▸ Description of the task
Reproduce all of the source text in the listing below without any change, and leave the pictures out of your answer.

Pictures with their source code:
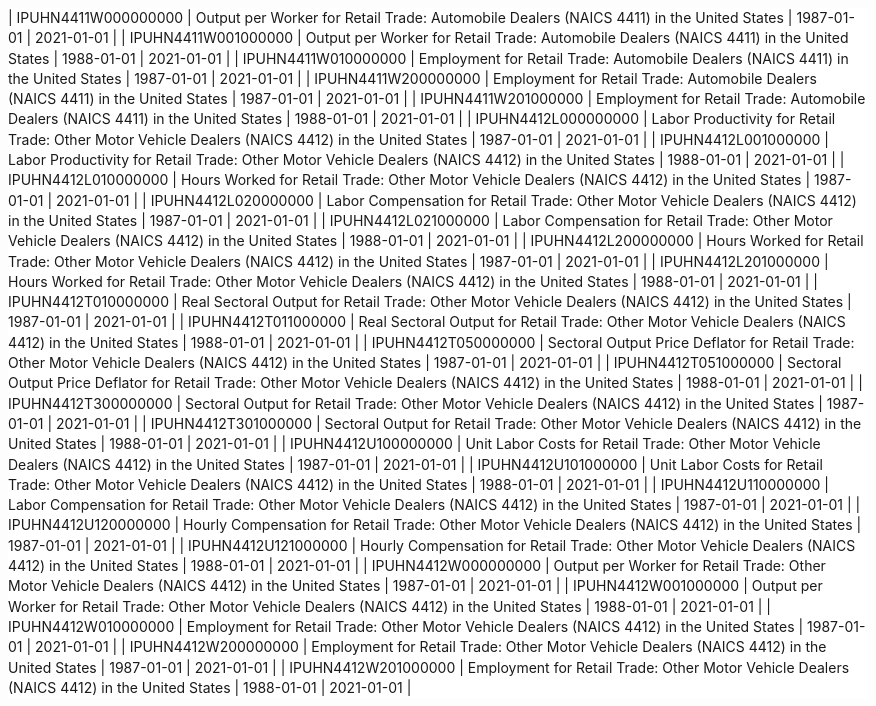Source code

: | IPUHN4411W000000000   | Output per Worker for Retail Trade: Automobile Dealers (NAICS 4411) in the United States                                                        | 1987-01-01          | 2021-01-01        |
| IPUHN4411W001000000   | Output per Worker for Retail Trade: Automobile Dealers (NAICS 4411) in the United States                                                        | 1988-01-01          | 2021-01-01        |
| IPUHN4411W010000000   | Employment for Retail Trade: Automobile Dealers (NAICS 4411) in the United States                                                               | 1987-01-01          | 2021-01-01        |
| IPUHN4411W200000000   | Employment for Retail Trade: Automobile Dealers (NAICS 4411) in the United States                                                               | 1987-01-01          | 2021-01-01        |
| IPUHN4411W201000000   | Employment for Retail Trade: Automobile Dealers (NAICS 4411) in the United States                                                               | 1988-01-01          | 2021-01-01        |
| IPUHN4412L000000000   | Labor Productivity for Retail Trade: Other Motor Vehicle Dealers (NAICS 4412) in the United States                                              | 1987-01-01          | 2021-01-01        |
| IPUHN4412L001000000   | Labor Productivity for Retail Trade: Other Motor Vehicle Dealers (NAICS 4412) in the United States                                              | 1988-01-01          | 2021-01-01        |
| IPUHN4412L010000000   | Hours Worked for Retail Trade: Other Motor Vehicle Dealers (NAICS 4412) in the United States                                                    | 1987-01-01          | 2021-01-01        |
| IPUHN4412L020000000   | Labor Compensation for Retail Trade: Other Motor Vehicle Dealers (NAICS 4412) in the United States                                              | 1987-01-01          | 2021-01-01        |
| IPUHN4412L021000000   | Labor Compensation for Retail Trade: Other Motor Vehicle Dealers (NAICS 4412) in the United States                                              | 1988-01-01          | 2021-01-01        |
| IPUHN4412L200000000   | Hours Worked for Retail Trade: Other Motor Vehicle Dealers (NAICS 4412) in the United States                                                    | 1987-01-01          | 2021-01-01        |
| IPUHN4412L201000000   | Hours Worked for Retail Trade: Other Motor Vehicle Dealers (NAICS 4412) in the United States                                                    | 1988-01-01          | 2021-01-01        |
| IPUHN4412T010000000   | Real Sectoral Output for Retail Trade: Other Motor Vehicle Dealers (NAICS 4412) in the United States                                            | 1987-01-01          | 2021-01-01        |
| IPUHN4412T011000000   | Real Sectoral Output for Retail Trade: Other Motor Vehicle Dealers (NAICS 4412) in the United States                                            | 1988-01-01          | 2021-01-01        |
| IPUHN4412T050000000   | Sectoral Output Price Deflator for Retail Trade: Other Motor Vehicle Dealers (NAICS 4412) in the United States                                  | 1987-01-01          | 2021-01-01        |
| IPUHN4412T051000000   | Sectoral Output Price Deflator for Retail Trade: Other Motor Vehicle Dealers (NAICS 4412) in the United States                                  | 1988-01-01          | 2021-01-01        |
| IPUHN4412T300000000   | Sectoral Output for Retail Trade: Other Motor Vehicle Dealers (NAICS 4412) in the United States                                                 | 1987-01-01          | 2021-01-01        |
| IPUHN4412T301000000   | Sectoral Output for Retail Trade: Other Motor Vehicle Dealers (NAICS 4412) in the United States                                                 | 1988-01-01          | 2021-01-01        |
| IPUHN4412U100000000   | Unit Labor Costs for Retail Trade: Other Motor Vehicle Dealers (NAICS 4412) in the United States                                                | 1987-01-01          | 2021-01-01        |
| IPUHN4412U101000000   | Unit Labor Costs for Retail Trade: Other Motor Vehicle Dealers (NAICS 4412) in the United States                                                | 1988-01-01          | 2021-01-01        |
| IPUHN4412U110000000   | Labor Compensation for Retail Trade: Other Motor Vehicle Dealers (NAICS 4412) in the United States                                              | 1987-01-01          | 2021-01-01        |
| IPUHN4412U120000000   | Hourly Compensation for Retail Trade: Other Motor Vehicle Dealers (NAICS 4412) in the United States                                             | 1987-01-01          | 2021-01-01        |
| IPUHN4412U121000000   | Hourly Compensation for Retail Trade: Other Motor Vehicle Dealers (NAICS 4412) in the United States                                             | 1988-01-01          | 2021-01-01        |
| IPUHN4412W000000000   | Output per Worker for Retail Trade: Other Motor Vehicle Dealers (NAICS 4412) in the United States                                               | 1987-01-01          | 2021-01-01        |
| IPUHN4412W001000000   | Output per Worker for Retail Trade: Other Motor Vehicle Dealers (NAICS 4412) in the United States                                               | 1988-01-01          | 2021-01-01        |
| IPUHN4412W010000000   | Employment for Retail Trade: Other Motor Vehicle Dealers (NAICS 4412) in the United States                                                      | 1987-01-01          | 2021-01-01        |
| IPUHN4412W200000000   | Employment for Retail Trade: Other Motor Vehicle Dealers (NAICS 4412) in the United States                                                      | 1987-01-01          | 2021-01-01        |
| IPUHN4412W201000000   | Employment for Retail Trade: Other Motor Vehicle Dealers (NAICS 4412) in the United States                                                      | 1988-01-01          | 2021-01-01        |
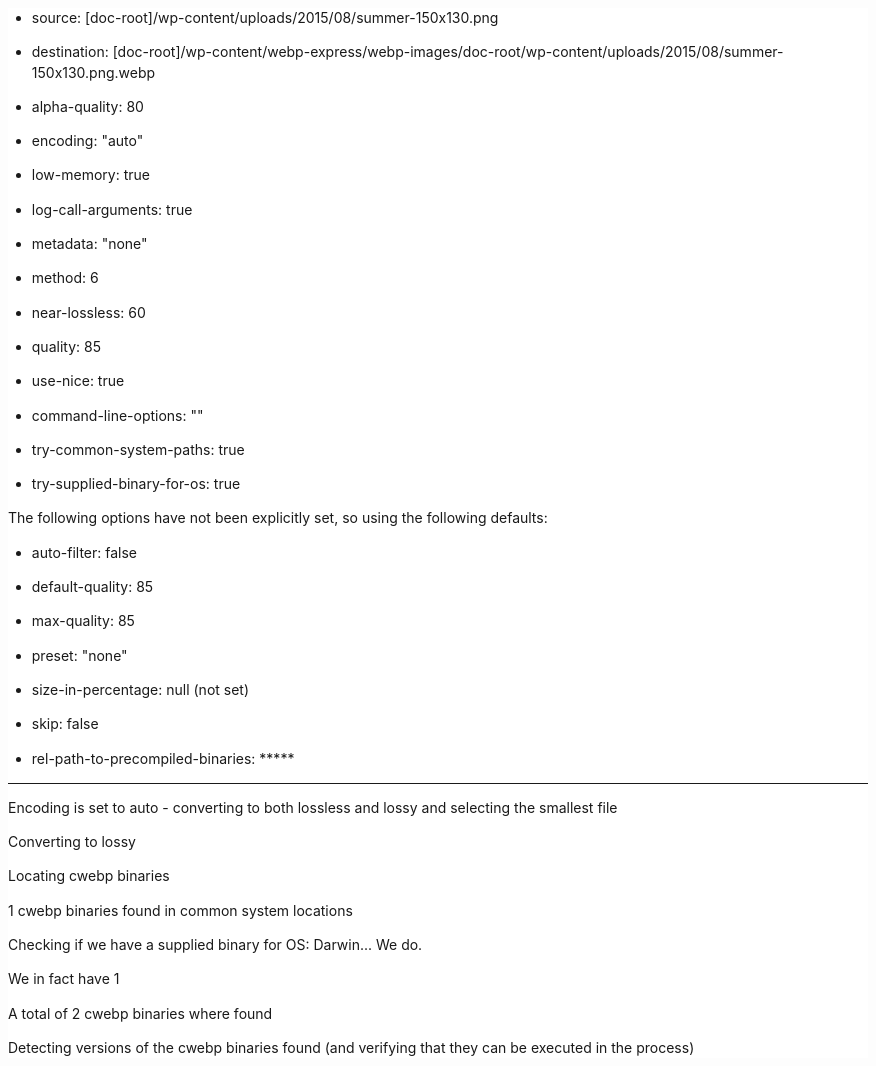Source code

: - source: [doc-root]/wp-content/uploads/2015/08/summer-150x130.png

- destination: [doc-root]/wp-content/webp-express/webp-images/doc-root/wp-content/uploads/2015/08/summer-150x130.png.webp

- alpha-quality: 80

- encoding: "auto"

- low-memory: true

- log-call-arguments: true

- metadata: "none"

- method: 6

- near-lossless: 60

- quality: 85

- use-nice: true

- command-line-options: ""

- try-common-system-paths: true

- try-supplied-binary-for-os: true


The following options have not been explicitly set, so using the following defaults:

- auto-filter: false

- default-quality: 85

- max-quality: 85

- preset: "none"

- size-in-percentage: null (not set)

- skip: false

- rel-path-to-precompiled-binaries: *****

------------


Encoding is set to auto - converting to both lossless and lossy and selecting the smallest file


Converting to lossy

Locating cwebp binaries

1 cwebp binaries found in common system locations

Checking if we have a supplied binary for OS: Darwin... We do.

We in fact have 1

A total of 2 cwebp binaries where found

Detecting versions of the cwebp binaries found (and verifying that they can be executed in the process)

▸ Solved problem
Source code

: | IPUHN4411W000000000   | Output per Worker for Retail Trade: Automobile Dealers (NAICS 4411) in the United States                                                        | 1987-01-01          | 2021-01-01        |
| IPUHN4411W001000000   | Output per Worker for Retail Trade: Automobile Dealers (NAICS 4411) in the United States                                                        | 1988-01-01          | 2021-01-01        |
| IPUHN4411W010000000   | Employment for Retail Trade: Automobile Dealers (NAICS 4411) in the United States                                                               | 1987-01-01          | 2021-01-01        |
| IPUHN4411W200000000   | Employment for Retail Trade: Automobile Dealers (NAICS 4411) in the United States                                                               | 1987-01-01          | 2021-01-01        |
| IPUHN4411W201000000   | Employment for Retail Trade: Automobile Dealers (NAICS 4411) in the United States                                                               | 1988-01-01          | 2021-01-01        |
| IPUHN4412L000000000   | Labor Productivity for Retail Trade: Other Motor Vehicle Dealers (NAICS 4412) in the United States                                              | 1987-01-01          | 2021-01-01        |
| IPUHN4412L001000000   | Labor Productivity for Retail Trade: Other Motor Vehicle Dealers (NAICS 4412) in the United States                                              | 1988-01-01          | 2021-01-01        |
| IPUHN4412L010000000   | Hours Worked for Retail Trade: Other Motor Vehicle Dealers (NAICS 4412) in the United States                                                    | 1987-01-01          | 2021-01-01        |
| IPUHN4412L020000000   | Labor Compensation for Retail Trade: Other Motor Vehicle Dealers (NAICS 4412) in the United States                                              | 1987-01-01          | 2021-01-01        |
| IPUHN4412L021000000   | Labor Compensation for Retail Trade: Other Motor Vehicle Dealers (NAICS 4412) in the United States                                              | 1988-01-01          | 2021-01-01        |
| IPUHN4412L200000000   | Hours Worked for Retail Trade: Other Motor Vehicle Dealers (NAICS 4412) in the United States                                                    | 1987-01-01          | 2021-01-01        |
| IPUHN4412L201000000   | Hours Worked for Retail Trade: Other Motor Vehicle Dealers (NAICS 4412) in the United States                                                    | 1988-01-01          | 2021-01-01        |
| IPUHN4412T010000000   | Real Sectoral Output for Retail Trade: Other Motor Vehicle Dealers (NAICS 4412) in the United States                                            | 1987-01-01          | 2021-01-01        |
| IPUHN4412T011000000   | Real Sectoral Output for Retail Trade: Other Motor Vehicle Dealers (NAICS 4412) in the United States                                            | 1988-01-01          | 2021-01-01        |
| IPUHN4412T050000000   | Sectoral Output Price Deflator for Retail Trade: Other Motor Vehicle Dealers (NAICS 4412) in the United States                                  | 1987-01-01          | 2021-01-01        |
| IPUHN4412T051000000   | Sectoral Output Price Deflator for Retail Trade: Other Motor Vehicle Dealers (NAICS 4412) in the United States                                  | 1988-01-01          | 2021-01-01        |
| IPUHN4412T300000000   | Sectoral Output for Retail Trade: Other Motor Vehicle Dealers (NAICS 4412) in the United States                                                 | 1987-01-01          | 2021-01-01        |
| IPUHN4412T301000000   | Sectoral Output for Retail Trade: Other Motor Vehicle Dealers (NAICS 4412) in the United States                                                 | 1988-01-01          | 2021-01-01        |
| IPUHN4412U100000000   | Unit Labor Costs for Retail Trade: Other Motor Vehicle Dealers (NAICS 4412) in the United States                                                | 1987-01-01          | 2021-01-01        |
| IPUHN4412U101000000   | Unit Labor Costs for Retail Trade: Other Motor Vehicle Dealers (NAICS 4412) in the United States                                                | 1988-01-01          | 2021-01-01        |
| IPUHN4412U110000000   | Labor Compensation for Retail Trade: Other Motor Vehicle Dealers (NAICS 4412) in the United States                                              | 1987-01-01          | 2021-01-01        |
| IPUHN4412U120000000   | Hourly Compensation for Retail Trade: Other Motor Vehicle Dealers (NAICS 4412) in the United States                                             | 1987-01-01          | 2021-01-01        |
| IPUHN4412U121000000   | Hourly Compensation for Retail Trade: Other Motor Vehicle Dealers (NAICS 4412) in the United States                                             | 1988-01-01          | 2021-01-01        |
| IPUHN4412W000000000   | Output per Worker for Retail Trade: Other Motor Vehicle Dealers (NAICS 4412) in the United States                                               | 1987-01-01          | 2021-01-01        |
| IPUHN4412W001000000   | Output per Worker for Retail Trade: Other Motor Vehicle Dealers (NAICS 4412) in the United States                                               | 1988-01-01          | 2021-01-01        |
| IPUHN4412W010000000   | Employment for Retail Trade: Other Motor Vehicle Dealers (NAICS 4412) in the United States                                                      | 1987-01-01          | 2021-01-01        |
| IPUHN4412W200000000   | Employment for Retail Trade: Other Motor Vehicle Dealers (NAICS 4412) in the United States                                                      | 1987-01-01          | 2021-01-01        |
| IPUHN4412W201000000   | Employment for Retail Trade: Other Motor Vehicle Dealers (NAICS 4412) in the United States                                                      | 1988-01-01          | 2021-01-01        |
Source code

: - source: [doc-root]/wp-content/uploads/2015/08/summer-150x130.png

- destination: [doc-root]/wp-content/webp-express/webp-images/doc-root/wp-content/uploads/2015/08/summer-150x130.png.webp

- alpha-quality: 80

- encoding: "auto"

- low-memory: true

- log-call-arguments: true

- metadata: "none"

- method: 6

- near-lossless: 60

- quality: 85

- use-nice: true

- command-line-options: ""

- try-common-system-paths: true

- try-supplied-binary-for-os: true


The following options have not been explicitly set, so using the following defaults:

- auto-filter: false

- default-quality: 85

- max-quality: 85

- preset: "none"

- size-in-percentage: null (not set)

- skip: false

- rel-path-to-precompiled-binaries: *****

------------


Encoding is set to auto - converting to both lossless and lossy and selecting the smallest file


Converting to lossy

Locating cwebp binaries

1 cwebp binaries found in common system locations

Checking if we have a supplied binary for OS: Darwin... We do.

We in fact have 1

A total of 2 cwebp binaries where found

Detecting versions of the cwebp binaries found (and verifying that they can be executed in the process)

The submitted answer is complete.